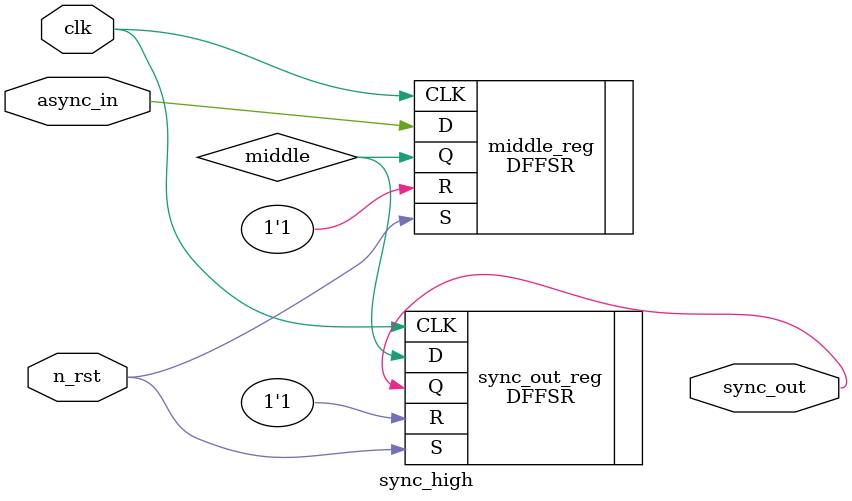
<source format=v>


module sync_high ( clk, n_rst, async_in, sync_out );
  input clk, n_rst, async_in;
  output sync_out;
  wire   middle;

  DFFSR middle_reg ( .D(async_in), .CLK(clk), .R(1'b1), .S(n_rst), .Q(middle)
         );
  DFFSR sync_out_reg ( .D(middle), .CLK(clk), .R(1'b1), .S(n_rst), .Q(sync_out) );
endmodule


</source>
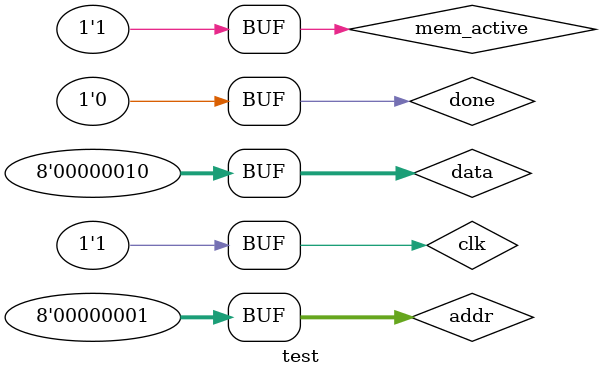
<source format=v>
module test ;
    reg [7:0] addr,data;
    reg done,clk,mem_active;
    wire[7:0] out;

    instReg R(clk,mem_active,addr,data,done,out);

    initial begin
        $dumpfile("GTK.vcd");
        $dumpvars(1,test);
    end

    initial begin
        clk = 0;
        #1 clk = ~clk;
    end


    initial begin
        addr = 8'b00000001; data = 8'b00000110; done = 1; #1 done = 0;
        #1 addr = 8'b00000000; data = 8'b00000010; done = 1; #1 done = 0;
        #1 addr = 8'b00000001; mem_active = 1;
    end
endmodule
</source>
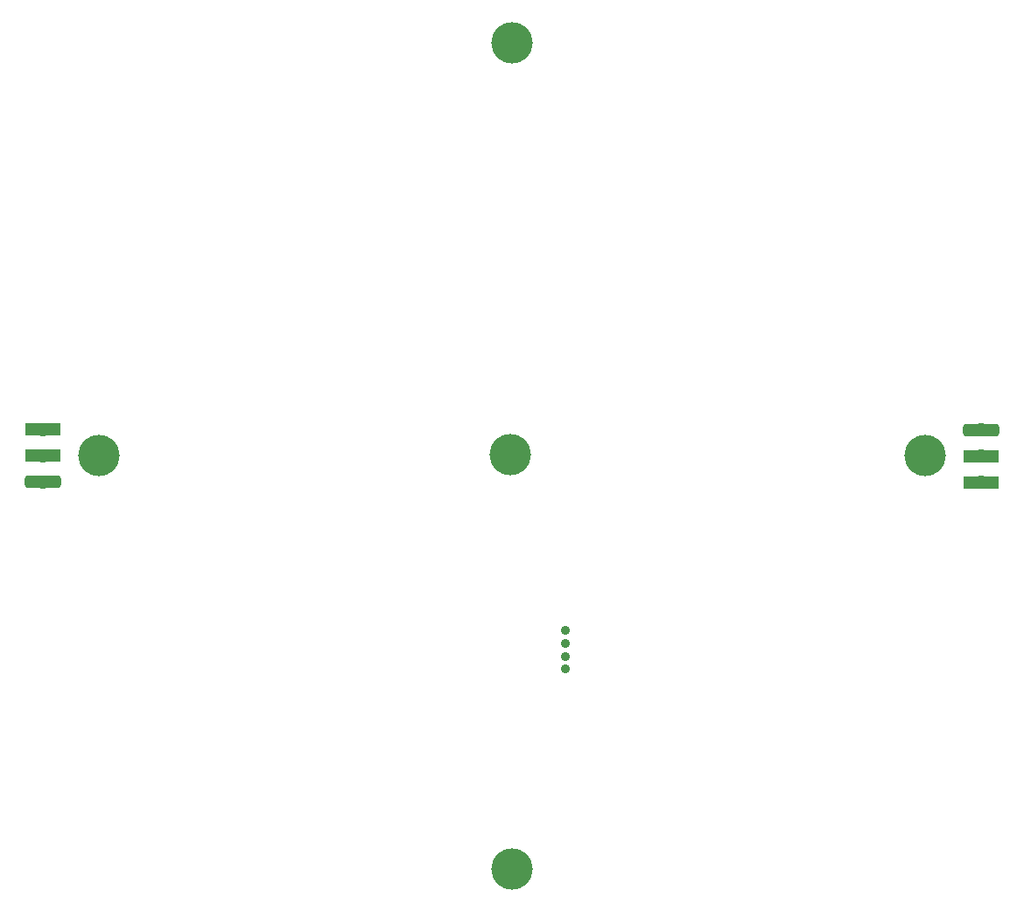
<source format=gbl>
G04*
G04 #@! TF.GenerationSoftware,Altium Limited,Altium Designer,21.0.9 (235)*
G04*
G04 Layer_Physical_Order=2*
G04 Layer_Color=16711680*
%FSLAX44Y44*%
%MOMM*%
G71*
G04*
G04 #@! TF.SameCoordinates,FCB3D206-118C-4BCE-AE63-394E7735AD57*
G04*
G04*
G04 #@! TF.FilePolarity,Positive*
G04*
G01*
G75*
%ADD30R,3.5000X1.2000*%
G04:AMPARAMS|DCode=31|XSize=1.2mm|YSize=3.5mm|CornerRadius=0.3mm|HoleSize=0mm|Usage=FLASHONLY|Rotation=90.000|XOffset=0mm|YOffset=0mm|HoleType=Round|Shape=RoundedRectangle|*
%AMROUNDEDRECTD31*
21,1,1.2000,2.9000,0,0,90.0*
21,1,0.6000,3.5000,0,0,90.0*
1,1,0.6000,1.4500,0.3000*
1,1,0.6000,1.4500,-0.3000*
1,1,0.6000,-1.4500,-0.3000*
1,1,0.6000,-1.4500,0.3000*
%
%ADD31ROUNDEDRECTD31*%
%ADD52C,4.0000*%
%ADD53C,1.2700*%
%ADD54C,0.9000*%
D30*
X953984Y499598D02*
D03*
Y474198D02*
D03*
X46016Y500401D02*
D03*
Y525801D02*
D03*
D31*
X953984Y524998D02*
D03*
X46016Y475001D02*
D03*
D52*
X498000Y501000D02*
D03*
X500000Y900000D02*
D03*
Y100000D02*
D03*
X900000Y500000D02*
D03*
X100000D02*
D03*
D53*
X953984Y475002D02*
D03*
Y500402D02*
D03*
Y525802D02*
D03*
X46016Y474198D02*
D03*
Y499598D02*
D03*
Y524998D02*
D03*
D54*
X551500Y293150D02*
D03*
Y305650D02*
D03*
Y318150D02*
D03*
Y330650D02*
D03*
M02*

</source>
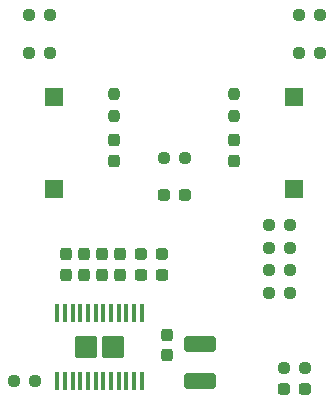
<source format=gtp>
G04 #@! TF.GenerationSoftware,KiCad,Pcbnew,7.0.9-7.0.9~ubuntu20.04.1*
G04 #@! TF.CreationDate,2024-01-18T00:40:07+01:00*
G04 #@! TF.ProjectId,kicad-pmod_bldc,6b696361-642d-4706-9d6f-645f626c6463,1.0*
G04 #@! TF.SameCoordinates,Original*
G04 #@! TF.FileFunction,Paste,Top*
G04 #@! TF.FilePolarity,Positive*
%FSLAX46Y46*%
G04 Gerber Fmt 4.6, Leading zero omitted, Abs format (unit mm)*
G04 Created by KiCad (PCBNEW 7.0.9-7.0.9~ubuntu20.04.1) date 2024-01-18 00:40:07*
%MOMM*%
%LPD*%
G01*
G04 APERTURE LIST*
G04 Aperture macros list*
%AMRoundRect*
0 Rectangle with rounded corners*
0 $1 Rounding radius*
0 $2 $3 $4 $5 $6 $7 $8 $9 X,Y pos of 4 corners*
0 Add a 4 corners polygon primitive as box body*
4,1,4,$2,$3,$4,$5,$6,$7,$8,$9,$2,$3,0*
0 Add four circle primitives for the rounded corners*
1,1,$1+$1,$2,$3*
1,1,$1+$1,$4,$5*
1,1,$1+$1,$6,$7*
1,1,$1+$1,$8,$9*
0 Add four rect primitives between the rounded corners*
20,1,$1+$1,$2,$3,$4,$5,0*
20,1,$1+$1,$4,$5,$6,$7,0*
20,1,$1+$1,$6,$7,$8,$9,0*
20,1,$1+$1,$8,$9,$2,$3,0*%
G04 Aperture macros list end*
%ADD10RoundRect,0.237500X0.250000X0.237500X-0.250000X0.237500X-0.250000X-0.237500X0.250000X-0.237500X0*%
%ADD11RoundRect,0.237500X0.237500X-0.287500X0.237500X0.287500X-0.237500X0.287500X-0.237500X-0.287500X0*%
%ADD12RoundRect,0.237500X-0.287500X-0.237500X0.287500X-0.237500X0.287500X0.237500X-0.287500X0.237500X0*%
%ADD13RoundRect,0.237500X-0.237500X0.300000X-0.237500X-0.300000X0.237500X-0.300000X0.237500X0.300000X0*%
%ADD14R,1.500000X1.500000*%
%ADD15RoundRect,0.237500X-0.250000X-0.237500X0.250000X-0.237500X0.250000X0.237500X-0.250000X0.237500X0*%
%ADD16RoundRect,0.237500X-0.300000X-0.237500X0.300000X-0.237500X0.300000X0.237500X-0.300000X0.237500X0*%
%ADD17RoundRect,0.237500X-0.237500X0.250000X-0.237500X-0.250000X0.237500X-0.250000X0.237500X0.250000X0*%
%ADD18RoundRect,0.250000X1.100000X-0.412500X1.100000X0.412500X-1.100000X0.412500X-1.100000X-0.412500X0*%
%ADD19RoundRect,0.250000X-0.695000X0.715000X-0.695000X-0.715000X0.695000X-0.715000X0.695000X0.715000X0*%
%ADD20RoundRect,0.100000X-0.100000X0.687500X-0.100000X-0.687500X0.100000X-0.687500X0.100000X0.687500X0*%
%ADD21RoundRect,0.237500X0.237500X-0.300000X0.237500X0.300000X-0.237500X0.300000X-0.237500X-0.300000X0*%
%ADD22RoundRect,0.237500X-0.237500X0.287500X-0.237500X-0.287500X0.237500X-0.287500X0.237500X0.287500X0*%
G04 APERTURE END LIST*
D10*
X102512500Y-86233000D03*
X100687500Y-86233000D03*
X124102500Y-73025000D03*
X122277500Y-73025000D03*
D11*
X109220000Y-67550000D03*
X109220000Y-65800000D03*
D12*
X123585000Y-86868000D03*
X125335000Y-86868000D03*
D13*
X106680000Y-75491000D03*
X106680000Y-77216000D03*
D14*
X104140000Y-62140000D03*
X104140000Y-69940000D03*
D15*
X124817500Y-55245000D03*
X126642500Y-55245000D03*
D16*
X111506000Y-77216000D03*
X113231000Y-77216000D03*
D10*
X124102500Y-78740000D03*
X122277500Y-78740000D03*
D12*
X111506000Y-75438000D03*
X113256000Y-75438000D03*
D17*
X109220000Y-61952500D03*
X109220000Y-63777500D03*
D18*
X116459000Y-86233000D03*
X116459000Y-83108000D03*
D10*
X124102500Y-74930000D03*
X122277500Y-74930000D03*
D13*
X105156000Y-75491000D03*
X105156000Y-77216000D03*
D15*
X113387500Y-67310000D03*
X115212500Y-67310000D03*
D10*
X124102500Y-76835000D03*
X122277500Y-76835000D03*
D13*
X108204000Y-75491000D03*
X108204000Y-77216000D03*
D11*
X119380000Y-67550000D03*
X119380000Y-65800000D03*
D17*
X119380000Y-61952500D03*
X119380000Y-63777500D03*
D12*
X113425000Y-70485000D03*
X115175000Y-70485000D03*
D10*
X103782500Y-58420000D03*
X101957500Y-58420000D03*
D19*
X109120000Y-83312000D03*
X106780000Y-83312000D03*
D20*
X111525000Y-80449500D03*
X110875000Y-80449500D03*
X110225000Y-80449500D03*
X109575000Y-80449500D03*
X108925000Y-80449500D03*
X108275000Y-80449500D03*
X107625000Y-80449500D03*
X106975000Y-80449500D03*
X106325000Y-80449500D03*
X105675000Y-80449500D03*
X105025000Y-80449500D03*
X104375000Y-80449500D03*
X104375000Y-86174500D03*
X105025000Y-86174500D03*
X105675000Y-86174500D03*
X106325000Y-86174500D03*
X106975000Y-86174500D03*
X107625000Y-86174500D03*
X108275000Y-86174500D03*
X108925000Y-86174500D03*
X109575000Y-86174500D03*
X110225000Y-86174500D03*
X110875000Y-86174500D03*
X111525000Y-86174500D03*
D14*
X124460000Y-62140000D03*
X124460000Y-69940000D03*
D10*
X103782500Y-55245000D03*
X101957500Y-55245000D03*
D21*
X113665000Y-84047500D03*
X113665000Y-82322500D03*
D22*
X109728000Y-75466000D03*
X109728000Y-77216000D03*
D15*
X123547500Y-85090000D03*
X125372500Y-85090000D03*
X124817500Y-58420000D03*
X126642500Y-58420000D03*
M02*

</source>
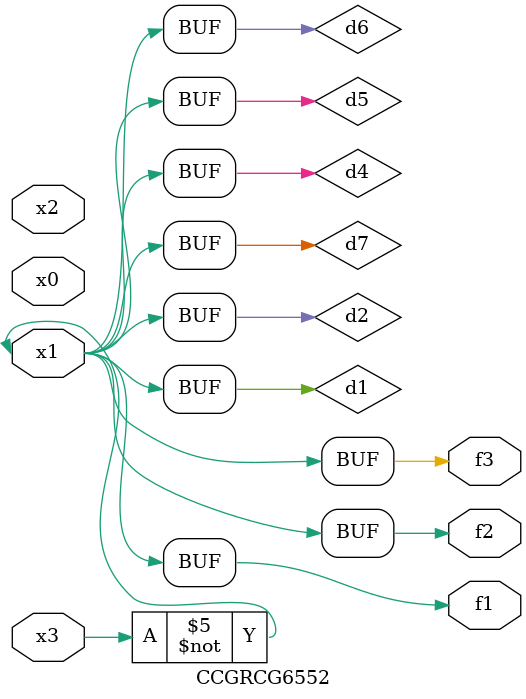
<source format=v>
module CCGRCG6552(
	input x0, x1, x2, x3,
	output f1, f2, f3
);

	wire d1, d2, d3, d4, d5, d6, d7;

	not (d1, x3);
	buf (d2, x1);
	xnor (d3, d1, d2);
	nor (d4, d1);
	buf (d5, d1, d2);
	buf (d6, d4, d5);
	nand (d7, d4);
	assign f1 = d6;
	assign f2 = d7;
	assign f3 = d6;
endmodule

</source>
= = =
▶ [TASK DETAILS]
Lines that hold "GenerationSoftware" are the ones to copy, so pick each out from the data.

▶ [RESULT]
G04 #@! TF.GenerationSoftware,Altium Limited,Altium Designer,21.0.9 (235)*
G04 #@! TF.GenerationSoftware,KiCad,Pcbnew,7.0.9-7.0.9~ubuntu20.04.1*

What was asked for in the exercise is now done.